PROBLEM DETAILS:
Tally how many lines in this material contain the word "Sábados", and reply only with the count.

DATA RECORDS:
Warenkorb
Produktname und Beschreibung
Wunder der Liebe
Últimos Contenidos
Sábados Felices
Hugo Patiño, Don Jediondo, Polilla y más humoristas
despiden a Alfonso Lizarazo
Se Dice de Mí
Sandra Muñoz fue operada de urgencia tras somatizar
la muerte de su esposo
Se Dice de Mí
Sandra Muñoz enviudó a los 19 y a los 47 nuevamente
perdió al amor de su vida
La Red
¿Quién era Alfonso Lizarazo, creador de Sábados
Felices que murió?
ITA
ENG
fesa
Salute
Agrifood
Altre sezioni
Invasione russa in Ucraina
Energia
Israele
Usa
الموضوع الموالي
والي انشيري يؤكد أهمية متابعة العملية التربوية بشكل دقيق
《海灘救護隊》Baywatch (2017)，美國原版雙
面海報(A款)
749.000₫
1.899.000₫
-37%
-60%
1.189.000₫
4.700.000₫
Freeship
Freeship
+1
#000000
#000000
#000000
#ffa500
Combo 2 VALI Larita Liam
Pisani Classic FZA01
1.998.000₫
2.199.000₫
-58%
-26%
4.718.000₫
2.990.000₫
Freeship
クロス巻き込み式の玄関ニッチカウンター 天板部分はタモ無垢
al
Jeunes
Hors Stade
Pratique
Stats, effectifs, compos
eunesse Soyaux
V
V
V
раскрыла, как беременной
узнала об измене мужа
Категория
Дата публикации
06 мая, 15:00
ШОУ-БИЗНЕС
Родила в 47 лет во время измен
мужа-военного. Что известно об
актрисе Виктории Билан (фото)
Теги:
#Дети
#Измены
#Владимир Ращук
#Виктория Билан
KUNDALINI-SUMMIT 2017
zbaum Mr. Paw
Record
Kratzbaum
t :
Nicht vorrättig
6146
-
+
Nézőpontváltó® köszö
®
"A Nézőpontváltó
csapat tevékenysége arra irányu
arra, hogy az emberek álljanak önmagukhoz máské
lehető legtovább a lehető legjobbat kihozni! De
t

SOLUTION FOR THIS PROBLEM:
2